I was playing him and I was cleaning up. He got pissed and broke off his cue and said we'd play THIS game for my woman's cunt, but I was quick to the draw with my .32 and walked across the green felt and put it in his mouth.
—Piss yourself, wop, I said.
He wasn't pissing.
THE MAN SAID PISS YOURSELF, said Marcus from behind the bar, and emerged with a bazooka like they used in the War. He'd seen the entire thing unfold and, like a true friend, was angry on my behalf. I'M NOT STANDIN' HERE SINGIN' LITTLE BUNNY FOO-FOO TO YOUR FAT ASS! screamed Marcus. WE'RE GONNA SEE SOME GODDAMN URINE ON THE FLOOR PRON-TOE! OR YOU'RE DEAD! DEAD! he screamed.
He started pissing. I want you to know it, hoe.
Well, I pistol-whipped the sombitch a few good times and let him go with a little brain damage and his tongue on the floor. But I was not a man to be trifled with when I was in Boston: my heart was in Wisconsin, and my heart wasn't HERE. My heart was Milwaukee, with fat girls and beer. But we'll get there soon enough.
Well, Marcus had done right enough by ME that I let Marcie suck him, and then it was closing time and he and I wiped down the bar while she was barfing out his come in the bathroom.
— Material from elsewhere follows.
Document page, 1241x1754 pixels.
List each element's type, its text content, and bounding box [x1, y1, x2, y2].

He invited me up to his room to hear Mahler's 3rd, an offer you're not about to refuse a man who just bailed out your shit with a fucking bazooka.
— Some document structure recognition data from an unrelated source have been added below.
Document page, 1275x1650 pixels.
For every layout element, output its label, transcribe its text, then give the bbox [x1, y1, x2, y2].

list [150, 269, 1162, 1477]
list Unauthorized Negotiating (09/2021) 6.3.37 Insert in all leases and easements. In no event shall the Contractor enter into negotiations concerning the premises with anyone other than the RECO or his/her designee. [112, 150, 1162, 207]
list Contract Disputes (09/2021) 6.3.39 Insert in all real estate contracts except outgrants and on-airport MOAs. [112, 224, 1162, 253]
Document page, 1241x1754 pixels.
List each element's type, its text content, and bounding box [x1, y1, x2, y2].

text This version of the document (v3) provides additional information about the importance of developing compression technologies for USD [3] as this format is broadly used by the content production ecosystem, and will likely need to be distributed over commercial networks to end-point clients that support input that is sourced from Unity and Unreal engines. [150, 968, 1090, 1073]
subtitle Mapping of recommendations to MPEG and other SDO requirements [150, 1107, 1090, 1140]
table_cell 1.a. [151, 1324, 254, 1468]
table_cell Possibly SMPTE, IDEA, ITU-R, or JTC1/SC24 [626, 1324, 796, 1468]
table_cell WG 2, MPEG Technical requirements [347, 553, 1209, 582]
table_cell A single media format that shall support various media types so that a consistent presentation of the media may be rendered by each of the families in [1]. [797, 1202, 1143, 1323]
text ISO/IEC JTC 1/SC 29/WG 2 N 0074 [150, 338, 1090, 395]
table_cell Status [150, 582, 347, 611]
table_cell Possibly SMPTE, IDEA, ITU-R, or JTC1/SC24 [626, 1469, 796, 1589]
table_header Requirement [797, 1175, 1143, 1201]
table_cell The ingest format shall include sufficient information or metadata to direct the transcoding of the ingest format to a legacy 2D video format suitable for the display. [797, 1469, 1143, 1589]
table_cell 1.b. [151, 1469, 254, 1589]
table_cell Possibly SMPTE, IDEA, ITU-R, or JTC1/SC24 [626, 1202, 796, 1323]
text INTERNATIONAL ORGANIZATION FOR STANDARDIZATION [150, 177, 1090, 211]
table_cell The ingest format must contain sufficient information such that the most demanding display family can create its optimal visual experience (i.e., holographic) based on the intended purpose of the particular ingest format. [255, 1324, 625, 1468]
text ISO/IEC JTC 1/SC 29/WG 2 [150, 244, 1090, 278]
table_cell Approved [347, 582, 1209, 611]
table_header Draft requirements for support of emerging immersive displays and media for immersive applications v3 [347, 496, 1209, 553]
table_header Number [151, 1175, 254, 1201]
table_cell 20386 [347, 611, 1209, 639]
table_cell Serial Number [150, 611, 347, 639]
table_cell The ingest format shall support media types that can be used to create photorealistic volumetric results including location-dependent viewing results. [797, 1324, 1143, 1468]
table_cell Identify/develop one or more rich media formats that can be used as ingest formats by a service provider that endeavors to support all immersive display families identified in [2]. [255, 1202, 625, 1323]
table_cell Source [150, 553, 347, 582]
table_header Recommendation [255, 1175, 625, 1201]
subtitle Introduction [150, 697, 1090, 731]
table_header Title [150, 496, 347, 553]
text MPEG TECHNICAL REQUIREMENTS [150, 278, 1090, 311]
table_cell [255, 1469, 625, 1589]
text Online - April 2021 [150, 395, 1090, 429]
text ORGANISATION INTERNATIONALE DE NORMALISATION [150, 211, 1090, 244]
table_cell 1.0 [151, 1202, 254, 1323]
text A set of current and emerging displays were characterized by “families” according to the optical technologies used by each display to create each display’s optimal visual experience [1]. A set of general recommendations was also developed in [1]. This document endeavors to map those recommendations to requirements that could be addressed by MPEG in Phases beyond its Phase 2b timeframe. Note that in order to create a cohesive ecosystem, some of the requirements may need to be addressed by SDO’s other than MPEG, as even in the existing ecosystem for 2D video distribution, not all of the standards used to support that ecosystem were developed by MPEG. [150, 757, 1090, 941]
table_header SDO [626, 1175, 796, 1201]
It was 4 am and we were on our 5th bottle of vanilla extract when he told me. Seems his great-grandaddy's arm had been amputated in the Civil War and the family'd kept it in the freezer ever since. You know, he told me, like when people keep a flame lit 'till the captain or whateverthefuck he is comes home? Well, they kept it in the icebox and now it's in my Kenmore, right over there.
I'll be fucked up the ass by Satan if it WASN'T, too! You could even smell the battlefield on it, I told Marcus. A tear leapt over his eye.
And just when I thought I was becoming a jaded motherfucker one leapt into my eye, too. All the shitty injustices of the world! Me and Marcus, reeking of vanilla, holding each other holding great-granddaddy's arm and crying like infants, our sobs glistening the streets of the Boston night.
I have never felt more love for another man. But I didn't fuck him—Nassir, now HE was a fag, but that's all right. All Iranians are fags, and you know deep down inside that's what the fuck you think, too. And the night went on forever and the bitches still muff-dived in Boston.